DÉTI033
Language: French
Repository: Petőfi Museum of Literature
Document type: Typed letter
Publisher: Tüskés Anna (24-08-2017)
Folio number: 1
Traducteur du romancier hongrois Tibor Déry, je me permets de vous fournir quelques précisions sur son affaire, au nom du Comité Tibor Déry et en particulier de son président, M. Jean Cassou.
L’illustre romancier, dont le sort nous cause à tous une si vive inquiétude, a été arrêté le 21 avril 1957 à Budapest, pour « attentat contre la sûreté de l’Etat ». Après avoir consulté et fait consulter dans diverses archives les journaux hongrois de l’époque, je puis vous assurer qu’aucune autre précision n’a été donnée quant aux motifs de cette arrestataion. Il y aut ensuite un long silence des autorités, puis, en octobre 1957, divers journaux étrangers annonçèrent l’imminence d’un procès Déry dans lequel celui-ci devait comparaître avec d’autres écrivains. Ces informations furent alors démenties par les autorités hongroises, puis, le 13 novembre, un communiqué laconique annonçait que Déry était condamné à 9 ans de prison comme « chef d’une organisation dirigée contre l’ordre de l’Etat », en même temps que trois autres écrivains : Gyula Hay, Zoltan Zelk et Tibor Tardos, les peines étant respectivement de 6 ans, 3 ans et 18 mois de prison. Ces condamnations ne surent pas commentées officiellement, et dans la presse le seul commentaire fut celui du Magyarorszag, reproduit dans la brochure « Pour Tibor Déry » que je me permets de vous envoyer.
De toute la presse étrangère, l’article le plus complet et, selon toute apparence, le plus objectif, est celui des Lettres Nouvelles (février 1958), que je joins également à cette lettre.
La presse hongoise, elle, s’abstint par la suite de revenir sur l’évènement et garda un silence total sur les protestations qui s’élevèrent à l’étranger en faveur de Déry. Ce n’est que tout récemment que l’affaire fut évoyuée dans un article de Népszabadsag (du 6-9-1959, organe central du parti communiste) qui prenait vivement à partie ceux qui défendaient Tibor Déry – notamment Louis de Villefosse –, tout en se gardant d’écrire le nom du romancier emprisonné.
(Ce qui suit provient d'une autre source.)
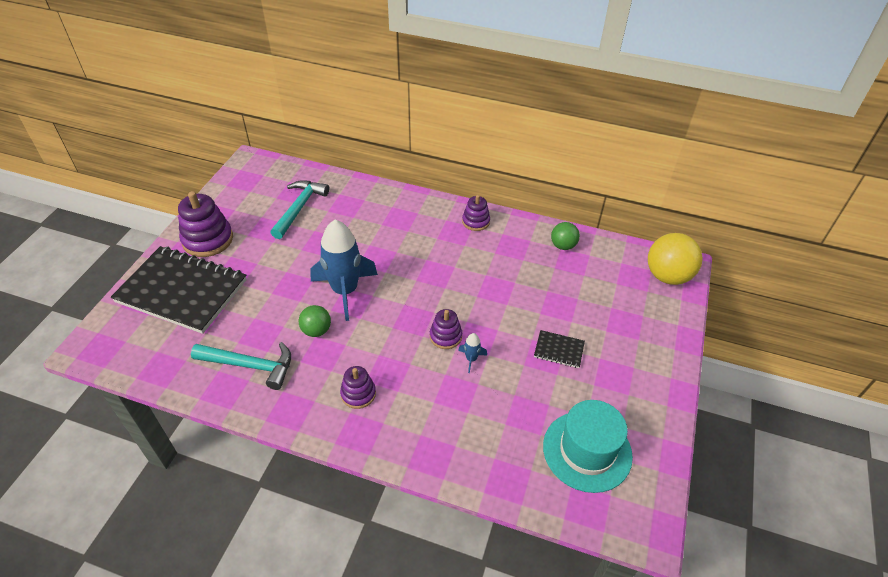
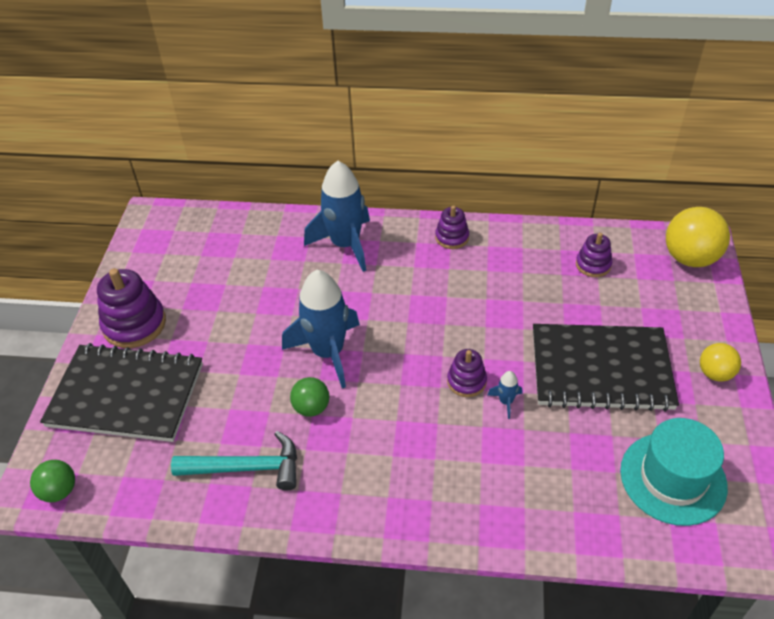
camera: 10 degrees left, 0 degrees up
turquoise hammer [270,180,329,239] -> none
purple stacking toy [340,366,376,409] -> purple stacking toy moved to [576,233,612,277]
black notebook [534,330,585,368] -> black notebook [533,324,679,412], size x2.46
green ball [551,222,580,250] -> green ball moved to [30,460,75,502]
none -> blue rocket [304,161,370,272]
none -> yellow ball [700,343,741,382]

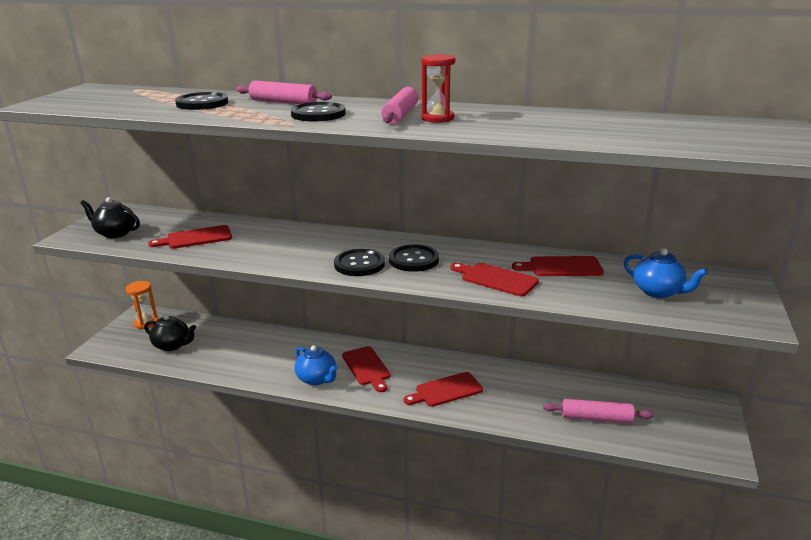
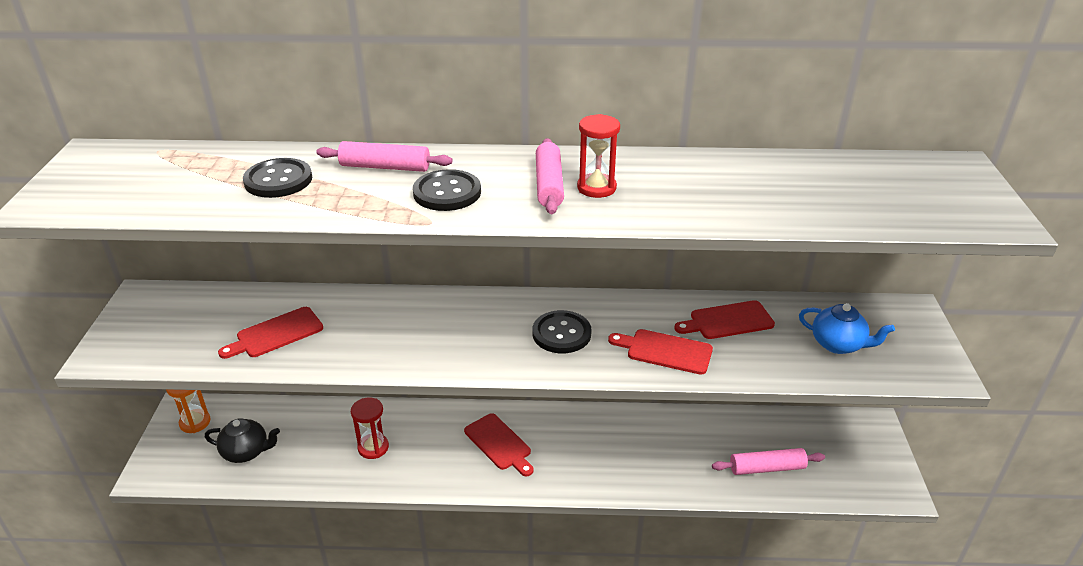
camera: 15 degrees left, 10 degrees up
black teapot [80,197,140,238] -> none
blue teapot [295,345,338,385] -> none
black button [334,249,385,276] -> none
red cutting board [404,372,483,407] -> none
none -> red hourglass [351,397,389,459]

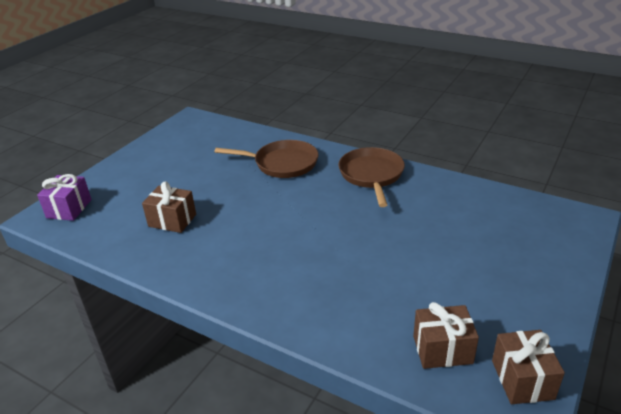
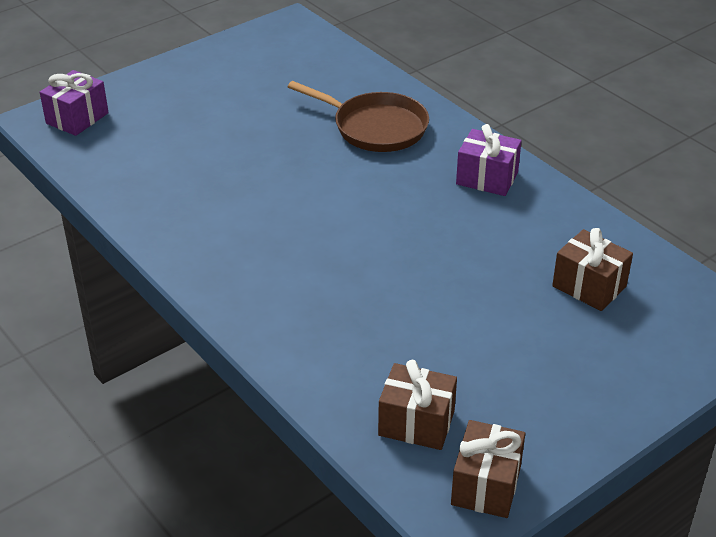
camera: 20 degrees right, 5 degrees up
brown gift [142,181,196,233] -> brown gift moved to [552,228,633,311]
brown pan [339,147,405,207] -> purple gift [456,124,522,196]

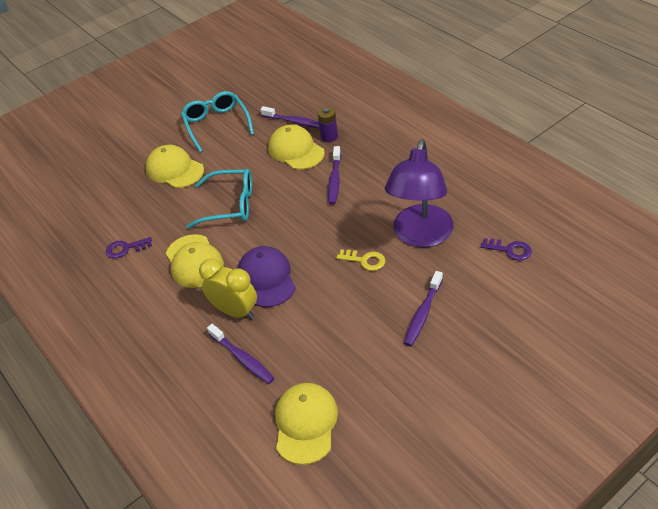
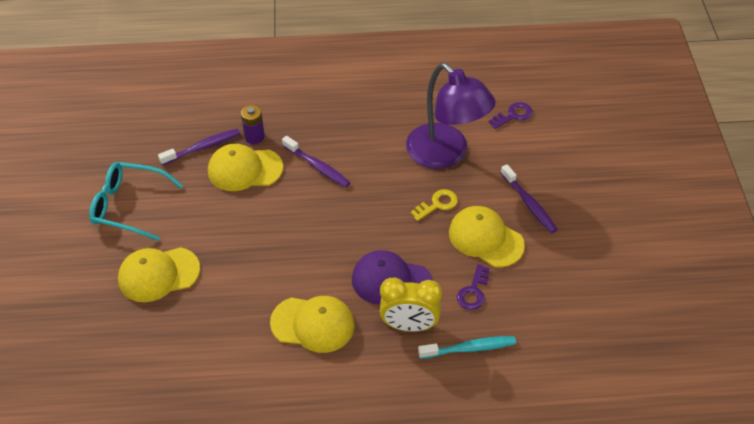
camera: 60 degrees left, 5 degrees up
purple key [106,237,152,259] -> purple key moved to [457,264,490,310]
turquoise glasses [186,169,252,229] -> none
yellow clock [199,258,257,319] -> yellow clock turned 150 degrees counterclockwise [380,277,442,332]
purple toothbrush [207,324,275,384] -> turquoise toothbrush [418,336,516,359]
yellow cap [275,383,338,465] -> yellow cap moved to [449,206,525,268]

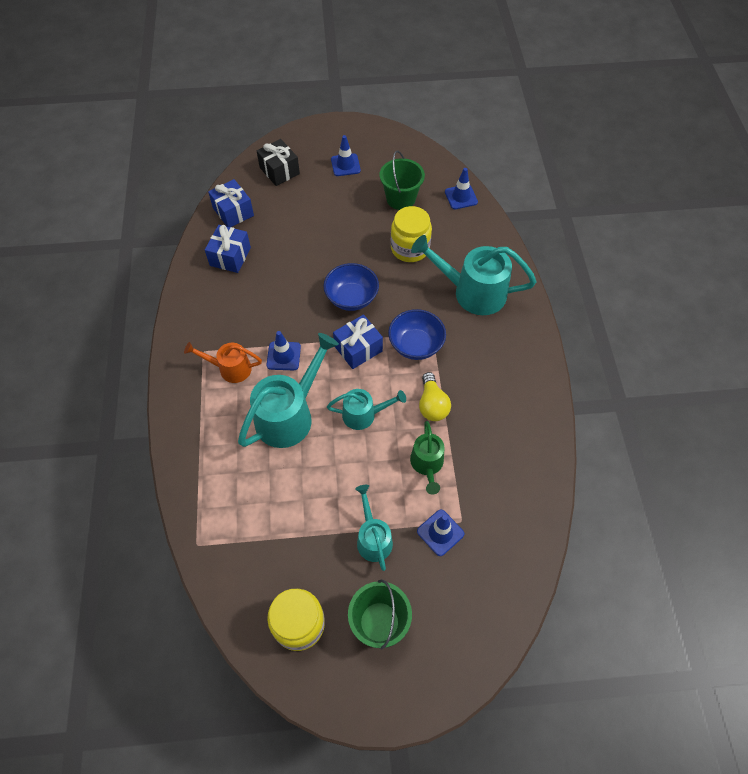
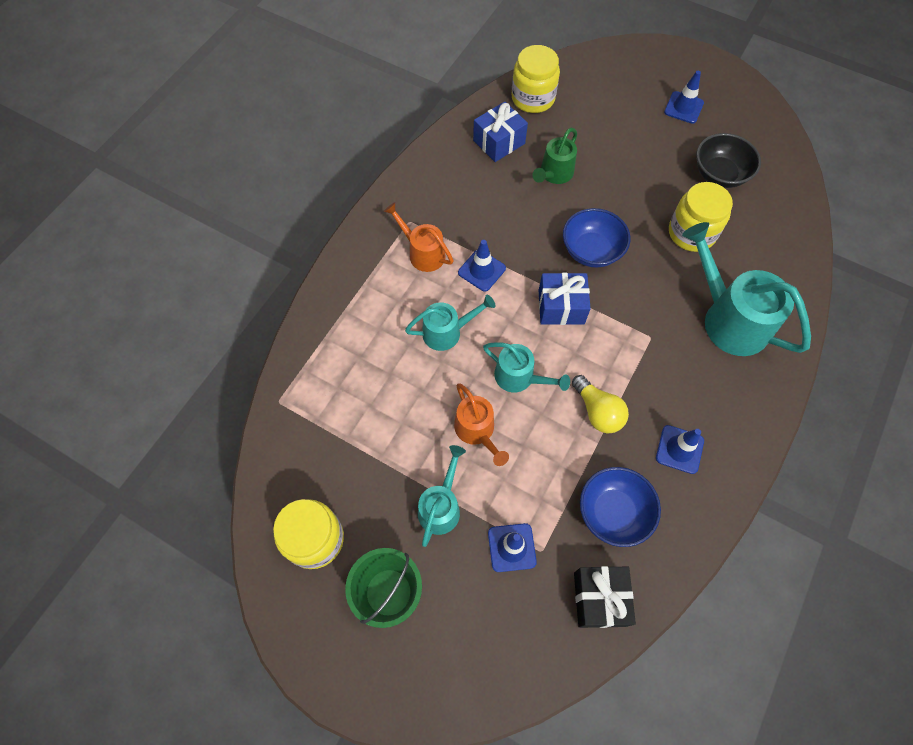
camera: 35 degrees right, 5 degrees up
blue gift [208,179,254,227] -> yellow jar [511,45,560,113]
turquoise watering can [238,333,339,448] -> turquoise watering can [405,295,496,351], size x0.57
black gift [257,139,300,186] -> black gift moved to [574,566,636,628]
green bucket [380,150,425,210] -> black bowl [696,133,761,188]
blue bowl [388,309,446,360] -> blue bowl moved to [580,467,661,547]
green watering can [410,421,444,495] -> green watering can moved to [532,128,577,184]
yellow light bulb [419,372,451,421] -> yellow light bulb turned 60 degrees counterclockwise [572,375,629,433]
blue traffic cone [445,168,478,209] -> blue traffic cone moved to [656,425,704,474]
none -> orange watering can [454,383,509,466]

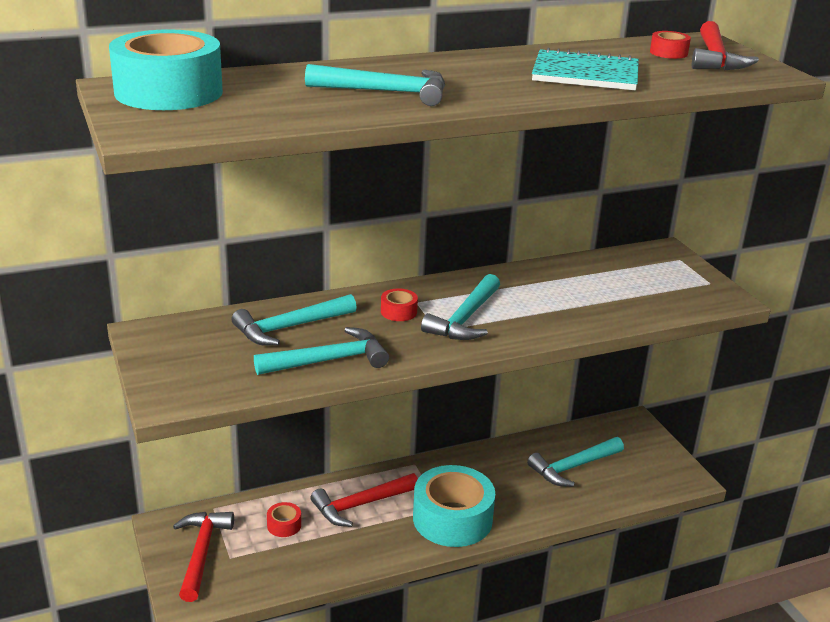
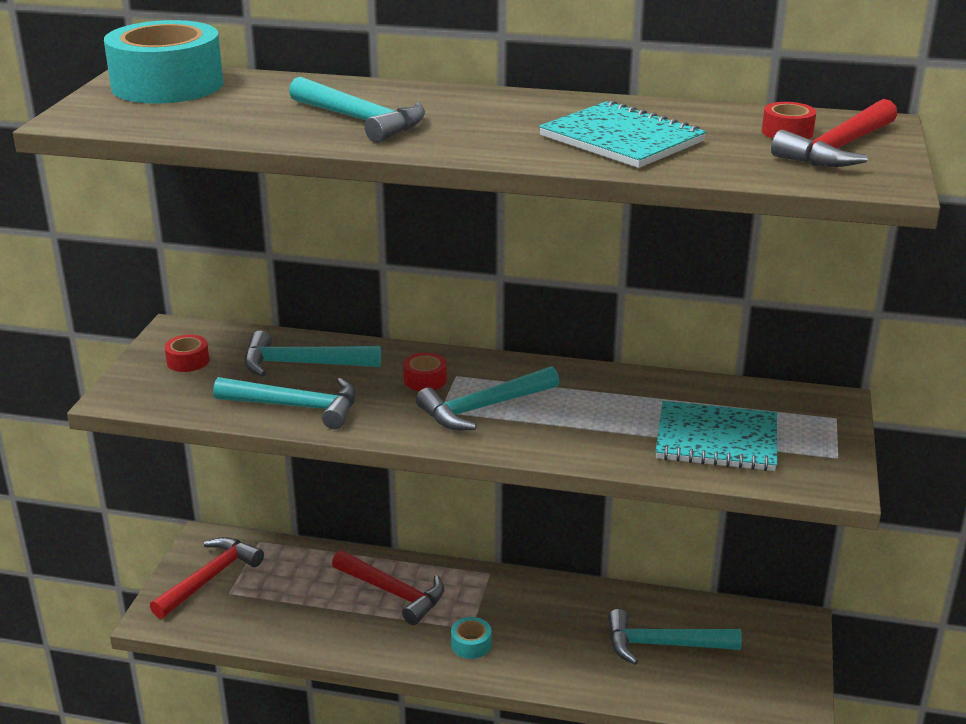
camera: 35 degrees right, 0 degrees up
red tape [267,502,301,537] -> red tape moved to [164,335,209,372]
red hammer [310,473,418,527] -> red hammer turned 150 degrees counterclockwise [332,550,444,625]
turquoise tape [413,465,495,547] -> turquoise tape [451,617,491,659], size x0.42
none -> turquoise notebook [655,401,777,471]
Comme vous le savez très cerainement, l’affaire Déry fut évoquée lors du dernier congrès des Pen Club, à Francofort. Dans des conversations privées, les délégués hongrois affirmèrent que Déry et les autres écrivains avaient été condamnés « pour avoir incité les ouvriers à la grève ». Ils n’insistèrent cependant pas quand on leur objecta qu’un tel motif ne pouvait pas justifier des condamnantions aussi lourdes.
Tous les faits que nous connaissons montrent que Déry et ses amis ont été condamnés pour s’être solidarisés avec les insurgés hongois d’octobre 1956 et les ouvriers qui, même après l’écrasement de l’insurrection, poursuivirent leur mouvement de grève.
Je suis navré de ne pouvoir donner d’autres précisions, mais il n’en existe pas. J’espère cependant que la brochure éditée par le Comité Tibor Déry et l’article des Lettres Nouvelles joints aux quelques renseignements que j’ai pu fournir vous permettront de vous faire une opinion sur ce cas douloureux.
Je vous prie d’agréer, Maître, l’expression de ma haute considération.